EPI-SQL: Enhancing Text-to-SQL Translation with Error-Prevention Instructions
Xiping Liu, Zhao Tan
TL;DR
The paper tackles Text-to-SQL by introducing Error-Prevention Instructions (EPIs) that are derived from error-prone instances and tailored to the current task. It proposes EPI-SQL, a zero-shot framework that builds EPIs through error-prone instance collection, general EPIs, contextualized EPIs, and SQL generation with EPIs, and integrates them into the prompt without demonstrations. On Spider, the approach with GPT-4 reaches 85.1% execution accuracy and 77.9% test-suite accuracy, rivaling advanced few-shot methods and surpassing several zero-shot baselines. Ablation studies show that EPI-verification and question similarity are crucial to performance, while biases in data and schema influence error patterns. Overall, the work demonstrates that task-specific, contextualized instructions can substantially boost LLM-based NLP tasks and suggests avenues for broader application of instruction-based enhancements.
Abstract
The conversion of natural language queries into SQL queries, known as Text-to-SQL, is a critical yet challenging task.

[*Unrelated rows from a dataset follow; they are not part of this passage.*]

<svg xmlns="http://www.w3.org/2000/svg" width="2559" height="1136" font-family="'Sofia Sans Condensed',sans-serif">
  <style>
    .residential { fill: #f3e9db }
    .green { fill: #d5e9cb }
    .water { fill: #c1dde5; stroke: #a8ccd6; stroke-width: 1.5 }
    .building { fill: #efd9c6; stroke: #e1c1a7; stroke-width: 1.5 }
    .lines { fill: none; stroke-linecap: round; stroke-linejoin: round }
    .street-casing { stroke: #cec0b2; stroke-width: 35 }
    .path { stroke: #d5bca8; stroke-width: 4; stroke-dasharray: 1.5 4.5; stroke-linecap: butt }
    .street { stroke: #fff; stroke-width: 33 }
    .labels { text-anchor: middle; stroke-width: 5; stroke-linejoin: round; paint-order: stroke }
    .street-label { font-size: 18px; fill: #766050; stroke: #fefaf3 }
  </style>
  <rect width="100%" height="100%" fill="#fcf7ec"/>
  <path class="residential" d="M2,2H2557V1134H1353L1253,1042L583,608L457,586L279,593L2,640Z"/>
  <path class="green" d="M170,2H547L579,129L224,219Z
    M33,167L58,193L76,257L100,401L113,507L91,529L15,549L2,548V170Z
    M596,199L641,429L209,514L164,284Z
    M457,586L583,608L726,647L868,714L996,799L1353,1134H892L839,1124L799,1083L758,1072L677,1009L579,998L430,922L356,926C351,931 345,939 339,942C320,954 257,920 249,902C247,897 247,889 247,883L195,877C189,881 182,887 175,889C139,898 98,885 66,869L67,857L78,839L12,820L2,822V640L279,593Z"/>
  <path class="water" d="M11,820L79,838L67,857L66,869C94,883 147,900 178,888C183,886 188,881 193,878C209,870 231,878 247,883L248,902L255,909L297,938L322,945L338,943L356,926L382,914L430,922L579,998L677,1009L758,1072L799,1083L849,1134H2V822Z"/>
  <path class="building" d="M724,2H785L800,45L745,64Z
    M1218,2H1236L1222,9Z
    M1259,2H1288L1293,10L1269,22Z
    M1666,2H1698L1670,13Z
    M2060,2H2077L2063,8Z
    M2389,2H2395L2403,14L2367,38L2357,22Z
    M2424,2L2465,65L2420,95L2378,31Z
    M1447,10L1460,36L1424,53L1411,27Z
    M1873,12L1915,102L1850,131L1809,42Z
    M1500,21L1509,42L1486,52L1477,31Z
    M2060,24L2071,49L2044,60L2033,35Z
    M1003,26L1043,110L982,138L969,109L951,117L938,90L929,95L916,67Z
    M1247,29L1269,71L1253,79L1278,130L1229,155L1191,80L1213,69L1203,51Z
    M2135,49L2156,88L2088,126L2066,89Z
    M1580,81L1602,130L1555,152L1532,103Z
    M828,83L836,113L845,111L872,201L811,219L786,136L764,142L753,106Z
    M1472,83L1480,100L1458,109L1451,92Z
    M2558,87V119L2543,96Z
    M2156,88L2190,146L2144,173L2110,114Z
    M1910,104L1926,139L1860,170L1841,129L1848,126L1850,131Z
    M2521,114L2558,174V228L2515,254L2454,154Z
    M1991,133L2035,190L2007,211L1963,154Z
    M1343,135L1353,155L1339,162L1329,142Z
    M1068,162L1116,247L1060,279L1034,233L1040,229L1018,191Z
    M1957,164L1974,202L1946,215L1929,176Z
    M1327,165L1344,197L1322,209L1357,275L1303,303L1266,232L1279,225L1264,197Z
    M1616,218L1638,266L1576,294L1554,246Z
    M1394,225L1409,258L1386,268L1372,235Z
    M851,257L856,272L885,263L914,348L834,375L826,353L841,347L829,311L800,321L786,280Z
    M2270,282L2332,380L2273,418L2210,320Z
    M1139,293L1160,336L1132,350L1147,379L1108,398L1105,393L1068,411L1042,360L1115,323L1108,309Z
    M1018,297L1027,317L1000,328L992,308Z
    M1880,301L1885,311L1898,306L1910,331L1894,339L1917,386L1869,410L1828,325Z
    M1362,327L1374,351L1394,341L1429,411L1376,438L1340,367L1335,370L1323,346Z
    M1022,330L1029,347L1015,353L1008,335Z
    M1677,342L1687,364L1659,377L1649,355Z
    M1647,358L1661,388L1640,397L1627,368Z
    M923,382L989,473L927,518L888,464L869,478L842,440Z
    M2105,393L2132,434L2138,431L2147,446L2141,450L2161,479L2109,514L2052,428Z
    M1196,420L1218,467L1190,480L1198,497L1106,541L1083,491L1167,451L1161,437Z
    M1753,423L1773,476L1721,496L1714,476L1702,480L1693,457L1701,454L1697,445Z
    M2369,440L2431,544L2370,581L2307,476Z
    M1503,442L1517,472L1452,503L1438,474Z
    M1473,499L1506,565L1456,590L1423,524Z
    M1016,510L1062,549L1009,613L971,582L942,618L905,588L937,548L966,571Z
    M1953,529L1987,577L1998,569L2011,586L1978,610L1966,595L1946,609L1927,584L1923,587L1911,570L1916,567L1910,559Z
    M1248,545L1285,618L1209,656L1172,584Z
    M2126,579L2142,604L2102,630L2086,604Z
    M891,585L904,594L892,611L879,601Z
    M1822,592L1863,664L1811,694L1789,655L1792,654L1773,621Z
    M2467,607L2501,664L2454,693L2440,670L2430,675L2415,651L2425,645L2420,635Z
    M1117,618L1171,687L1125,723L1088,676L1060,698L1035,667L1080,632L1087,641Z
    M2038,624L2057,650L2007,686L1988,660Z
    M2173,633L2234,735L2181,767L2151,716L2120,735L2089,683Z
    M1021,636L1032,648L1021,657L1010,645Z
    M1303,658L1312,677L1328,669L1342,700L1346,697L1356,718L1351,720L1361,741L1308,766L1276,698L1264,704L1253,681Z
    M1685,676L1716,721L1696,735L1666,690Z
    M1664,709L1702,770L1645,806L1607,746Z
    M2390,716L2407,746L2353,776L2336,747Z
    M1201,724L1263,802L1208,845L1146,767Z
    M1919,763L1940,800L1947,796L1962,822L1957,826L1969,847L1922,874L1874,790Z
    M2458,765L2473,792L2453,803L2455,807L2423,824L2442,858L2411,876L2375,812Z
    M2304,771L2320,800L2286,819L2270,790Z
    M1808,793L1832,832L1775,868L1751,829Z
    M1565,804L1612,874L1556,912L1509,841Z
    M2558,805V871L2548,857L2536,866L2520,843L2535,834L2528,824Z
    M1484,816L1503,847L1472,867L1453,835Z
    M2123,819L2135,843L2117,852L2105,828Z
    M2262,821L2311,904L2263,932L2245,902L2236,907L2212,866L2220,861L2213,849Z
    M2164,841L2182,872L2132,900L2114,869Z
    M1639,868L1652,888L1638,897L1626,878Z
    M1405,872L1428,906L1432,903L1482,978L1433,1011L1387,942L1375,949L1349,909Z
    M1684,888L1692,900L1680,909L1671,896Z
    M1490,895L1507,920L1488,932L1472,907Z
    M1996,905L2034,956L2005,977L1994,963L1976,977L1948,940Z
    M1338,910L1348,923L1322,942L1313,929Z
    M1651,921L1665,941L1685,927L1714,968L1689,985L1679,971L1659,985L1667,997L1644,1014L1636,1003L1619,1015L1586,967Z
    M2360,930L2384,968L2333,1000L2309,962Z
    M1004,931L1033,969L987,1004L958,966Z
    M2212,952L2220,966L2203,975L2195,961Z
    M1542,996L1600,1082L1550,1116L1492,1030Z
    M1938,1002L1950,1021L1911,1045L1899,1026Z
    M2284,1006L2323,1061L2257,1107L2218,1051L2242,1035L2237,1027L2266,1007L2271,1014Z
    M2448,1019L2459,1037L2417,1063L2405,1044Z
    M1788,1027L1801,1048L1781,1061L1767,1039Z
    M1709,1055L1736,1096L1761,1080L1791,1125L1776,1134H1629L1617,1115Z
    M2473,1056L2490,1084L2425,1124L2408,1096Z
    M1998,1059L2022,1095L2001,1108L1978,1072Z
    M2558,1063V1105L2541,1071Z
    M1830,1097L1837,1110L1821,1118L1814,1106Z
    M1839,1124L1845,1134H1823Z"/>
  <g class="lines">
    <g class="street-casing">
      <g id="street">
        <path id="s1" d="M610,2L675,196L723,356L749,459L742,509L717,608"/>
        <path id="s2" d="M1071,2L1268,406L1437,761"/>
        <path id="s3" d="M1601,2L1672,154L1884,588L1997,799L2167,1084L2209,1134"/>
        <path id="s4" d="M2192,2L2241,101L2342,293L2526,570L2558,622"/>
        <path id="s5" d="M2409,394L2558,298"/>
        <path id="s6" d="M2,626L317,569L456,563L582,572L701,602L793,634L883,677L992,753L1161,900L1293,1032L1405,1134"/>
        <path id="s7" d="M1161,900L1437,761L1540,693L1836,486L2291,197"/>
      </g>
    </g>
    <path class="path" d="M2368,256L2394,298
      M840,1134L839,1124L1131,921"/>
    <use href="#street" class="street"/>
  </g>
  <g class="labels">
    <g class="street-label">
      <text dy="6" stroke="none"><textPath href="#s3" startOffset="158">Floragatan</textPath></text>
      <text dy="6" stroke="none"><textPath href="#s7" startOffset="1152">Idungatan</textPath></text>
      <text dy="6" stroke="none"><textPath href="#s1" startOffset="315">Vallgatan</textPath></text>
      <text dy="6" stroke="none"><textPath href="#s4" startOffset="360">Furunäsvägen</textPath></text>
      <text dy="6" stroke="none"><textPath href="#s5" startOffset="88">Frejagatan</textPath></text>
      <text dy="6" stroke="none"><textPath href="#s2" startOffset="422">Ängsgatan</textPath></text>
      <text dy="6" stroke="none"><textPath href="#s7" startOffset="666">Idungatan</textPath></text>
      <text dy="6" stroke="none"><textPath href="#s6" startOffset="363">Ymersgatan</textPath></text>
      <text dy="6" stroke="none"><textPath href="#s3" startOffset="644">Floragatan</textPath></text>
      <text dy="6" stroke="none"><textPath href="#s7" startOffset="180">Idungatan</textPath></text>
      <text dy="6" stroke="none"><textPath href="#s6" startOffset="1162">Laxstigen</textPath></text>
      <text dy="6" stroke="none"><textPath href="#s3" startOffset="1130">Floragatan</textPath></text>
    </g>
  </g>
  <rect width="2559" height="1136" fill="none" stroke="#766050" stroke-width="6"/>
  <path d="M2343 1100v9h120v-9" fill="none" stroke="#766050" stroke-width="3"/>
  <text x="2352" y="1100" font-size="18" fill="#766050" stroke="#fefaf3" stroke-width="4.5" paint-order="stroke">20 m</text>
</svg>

This paper introduces EPI-SQL, a novel methodological framework leveraging Large Language Models (LLMs) to enhance the performance of Text-to-SQL tasks. EPI-SQL operates through a four-step process. Initially, the method involves gathering instances from the Spider dataset on which LLMs are prone to failure. These instances are then utilized to generate general error-prevention instructions (EPIs). Subsequently, LLMs craft contextualized EPIs tailored to the specific context of the current task. Finally, these context-specific EPIs are incorporated into the prompt used for SQL generation. EPI-SQL is distinguished in that it provides task-specific guidance, enabling the model to circumvent potential errors for the task at hand. Notably, the methodology rivals the performance of advanced few-shot methods despite being a zero-shot approach. An empirical assessment using the Spider benchmark reveals that EPI-SQL achieves an execution accuracy of 85.1\%, underscoring its effectiveness in generating accurate SQL queries through LLMs. The findings indicate a promising direction for future research, i.e. enhancing instructions with task-specific and contextualized rules, for boosting LLMs' performance in NLP tasks.